Il Cairo ci ripensa e si riavvicina a Washington. L’autarchia egiziana dopo piazza Tahrir – dove in queste ore si sono verificati nuovi scontri tra polizia e manifestanti contro la costituzione che pare proteggere la suprema corte militare che controlla il Paese – è durata nove mesi, così come il ricordo delle pesanti riforme strutturali deliberate dall’ex leader Hosni Mubarak assieme al Fondo monetario internazionale nel 1991. Liberalizzazioni “forzate” che, stando ai critici del “Washington consensus”, hanno avuto l’effetto collaterale di aumentare la spesa pubblica nell’ambito degli accordi con gli Usa per la fornitura di armamenti. Fino a ieri il timore del colonialismo a stelle e strisce era il principale motivo dietro al rifiuto di nuovi aiuti da parte dei fautori del rovesciamento del lungo regime di Mubarak, che hanno rispedito al mittente, lo scorso giugno, l’offerta del Fmi più per motivi di legittimità politica del nuovo governo che per questioni di autonomia finanziaria, secondo la ricostruzione del Wall Street Journal.
Questo fino a ieri, quando Hazem al Beblawi, ministro delle Finanze, ha annunciato che «in linea di principio» il Consiglio dei ministri ha approvato il prestito da 3 miliardi di dollari (2,2 miliardi di euro) erogato dall’istituzione guidata da Christine Lagarde «entro una quindicina di giorni». «Ritengo che i prestiti da istituzioni straniere, in questa fase, ci possano essere d’aiuto», ha poi aggiunto al Beblawi.
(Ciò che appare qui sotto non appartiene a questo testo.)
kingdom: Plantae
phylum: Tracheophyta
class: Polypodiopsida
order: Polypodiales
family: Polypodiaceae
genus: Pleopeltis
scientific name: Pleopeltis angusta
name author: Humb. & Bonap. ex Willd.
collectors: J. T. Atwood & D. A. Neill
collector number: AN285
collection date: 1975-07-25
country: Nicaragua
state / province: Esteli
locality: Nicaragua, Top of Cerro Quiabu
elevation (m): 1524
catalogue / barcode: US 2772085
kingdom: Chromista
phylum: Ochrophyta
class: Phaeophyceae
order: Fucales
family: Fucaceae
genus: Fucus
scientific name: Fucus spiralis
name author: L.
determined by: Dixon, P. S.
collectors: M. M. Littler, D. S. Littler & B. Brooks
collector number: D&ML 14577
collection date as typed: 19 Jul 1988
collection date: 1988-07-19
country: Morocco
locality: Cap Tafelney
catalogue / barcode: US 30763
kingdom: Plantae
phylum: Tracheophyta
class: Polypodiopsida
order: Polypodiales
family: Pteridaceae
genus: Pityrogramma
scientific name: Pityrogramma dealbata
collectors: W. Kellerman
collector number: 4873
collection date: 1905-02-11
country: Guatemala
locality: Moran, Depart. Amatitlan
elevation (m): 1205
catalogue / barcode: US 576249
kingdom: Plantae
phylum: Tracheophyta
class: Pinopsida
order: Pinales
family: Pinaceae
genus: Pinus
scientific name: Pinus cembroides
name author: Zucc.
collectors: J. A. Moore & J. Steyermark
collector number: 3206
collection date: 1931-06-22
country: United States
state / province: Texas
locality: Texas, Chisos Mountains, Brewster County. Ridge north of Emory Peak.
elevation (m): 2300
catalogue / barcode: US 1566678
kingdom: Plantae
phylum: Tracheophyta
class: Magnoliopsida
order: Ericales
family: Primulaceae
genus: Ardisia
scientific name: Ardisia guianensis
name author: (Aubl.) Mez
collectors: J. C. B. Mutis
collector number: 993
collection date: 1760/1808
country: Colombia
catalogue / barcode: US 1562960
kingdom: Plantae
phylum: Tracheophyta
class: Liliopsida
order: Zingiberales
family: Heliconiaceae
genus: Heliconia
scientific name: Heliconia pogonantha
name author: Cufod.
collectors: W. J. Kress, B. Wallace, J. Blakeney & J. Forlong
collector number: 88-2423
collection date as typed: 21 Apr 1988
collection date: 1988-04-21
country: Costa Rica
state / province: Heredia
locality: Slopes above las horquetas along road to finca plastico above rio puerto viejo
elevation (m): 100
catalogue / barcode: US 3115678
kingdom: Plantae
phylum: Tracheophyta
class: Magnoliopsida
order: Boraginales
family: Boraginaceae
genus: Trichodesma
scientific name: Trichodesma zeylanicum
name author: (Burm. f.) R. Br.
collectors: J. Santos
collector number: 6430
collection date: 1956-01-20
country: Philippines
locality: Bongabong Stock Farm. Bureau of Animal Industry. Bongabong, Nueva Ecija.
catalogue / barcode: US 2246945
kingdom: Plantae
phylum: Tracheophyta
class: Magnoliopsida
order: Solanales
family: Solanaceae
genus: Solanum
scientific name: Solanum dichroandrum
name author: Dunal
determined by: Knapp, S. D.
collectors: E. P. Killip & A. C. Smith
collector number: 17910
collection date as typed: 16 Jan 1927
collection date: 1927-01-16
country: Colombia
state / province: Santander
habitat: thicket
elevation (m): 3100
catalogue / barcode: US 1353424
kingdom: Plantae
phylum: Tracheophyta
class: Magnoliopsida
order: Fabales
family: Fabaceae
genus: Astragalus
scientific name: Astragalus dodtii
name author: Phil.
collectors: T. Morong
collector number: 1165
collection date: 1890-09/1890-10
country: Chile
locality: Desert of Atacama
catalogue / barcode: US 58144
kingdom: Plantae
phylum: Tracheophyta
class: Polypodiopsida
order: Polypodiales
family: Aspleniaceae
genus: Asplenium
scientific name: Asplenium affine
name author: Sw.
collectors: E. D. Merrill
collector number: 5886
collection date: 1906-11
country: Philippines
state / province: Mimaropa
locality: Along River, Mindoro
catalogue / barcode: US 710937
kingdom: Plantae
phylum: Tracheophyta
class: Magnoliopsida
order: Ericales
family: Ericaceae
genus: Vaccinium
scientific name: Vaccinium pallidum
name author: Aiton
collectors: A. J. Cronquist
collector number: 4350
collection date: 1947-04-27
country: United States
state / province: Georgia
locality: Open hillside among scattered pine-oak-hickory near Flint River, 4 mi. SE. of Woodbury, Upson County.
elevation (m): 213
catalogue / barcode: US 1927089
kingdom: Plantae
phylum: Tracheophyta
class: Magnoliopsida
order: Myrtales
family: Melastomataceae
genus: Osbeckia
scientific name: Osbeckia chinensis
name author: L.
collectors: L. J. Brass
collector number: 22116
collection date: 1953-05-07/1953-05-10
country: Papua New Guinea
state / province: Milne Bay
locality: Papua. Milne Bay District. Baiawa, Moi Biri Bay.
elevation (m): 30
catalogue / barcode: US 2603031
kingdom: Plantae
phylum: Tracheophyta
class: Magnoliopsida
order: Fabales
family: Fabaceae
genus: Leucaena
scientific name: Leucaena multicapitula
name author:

Le stesse conclusioni a cui sono giunti gli ispettori del Fmi al ritorno dalla loro missione nel Paese, il 3 novembre scorso.
La realpolitik del Cairo nasce in primis da esigenze di liquidità: dall’onda rivoluzionaria che ha destituito Mubarak a oggi le riserve del Paese in valuta estera sono diminuite del 30%, mentre i tassi d’interesse dei titoli di debito con scadenza a un anno ha toccato il 14 per cento, livello che, senza i pesanti acquisti della banca centrale egiziana sarebbe schizzato ancora più in alto. Secondo i dati di Bloomberg, gli istituti di credito locali nei primi 8 mesi del 2011 hanno incrementato i propri acquisti di bond del 36% a quota 209,3 miliardi di sterline egiziane (26 miliardi di euro circa), mentre stando ai numeri forniti dalla banca centrale del Cairo i titoli detenuti dagli investitori internazionali sono passati da 57,8 miliardi di sterline egiziane a dicembre 2010 agli attuali 17,1 miliardi (2 miliardi di euro circa).
Se per Il Cairo l’apertura verso Washington è una necessità, per gli Usa è un’opportunità per mantenere l’influenza sul quadrante mediorientale dopo i negoziati annunciati a fine settembre da al Beblawi con Emirati arabi, Arabia Saudita e Qatar per una linea di credito da 5 miliardi di dollari (3,6 miliardi di euro). Una sorta di cordone di sicurezza finanziario a trazione americana assieme agli alleati sauditi, in passato tra i principali finanziatori dei Fratelli Musulmani, scesi ieri e oggi in piazza Tahrir, e qatarini, che hanno invece allargato la loro influenza economica e militare sulla Libia.
Un mese prima dello sbarco degli ufficiali del Fmi al Cairo, come ha riferito la Reuters, alcuni diplomatici americani hanno incontrato i vertici del partito “Giustizia e libertà”, diretta emanazione dei Fratelli Musulmani, movimento che non era gradito a Mubarak. A distanza di dieci giorni dalle elezioni della prossima settimana, un appuntamento chiave non solo per il Paese, ma anche per Israele e Palestina, gli ex membri del partito nazionaldemocratico guidato da Mubarak sono stati di recente riammessi dalla Corte suprema egiziana alla competizione elettorale. Secondo l’Independent una vittoria dei Fratelli Musulmani potrebbe portare a un riavvicinamento tra Hamas, che non ha mai fatto mistero di ispirarsi a loro, e il partito di Al Fatah, guidato dall’attuale premier Abu Mazen, che proprio due giorni fa al Cairo ha incontrato Kaled Meshal, il numero uno di Hamas. Un esito che influirebbe non poco nei negoziati di pace con Israele dopo la liberazione di Gilad Shalit in cambio di 1.000 prigionieri palestinesi. La partita che si gioca da quasi un anno in piazza Tahrir, dunque, è piuttosto complicata, come dimostra il tempismo di al Beblawi, che non a caso ha spiegato che i soldi della comunità internazionale arriveranno nel giro di una quindicina di giorni, una volta chiarito l’esito delle urne.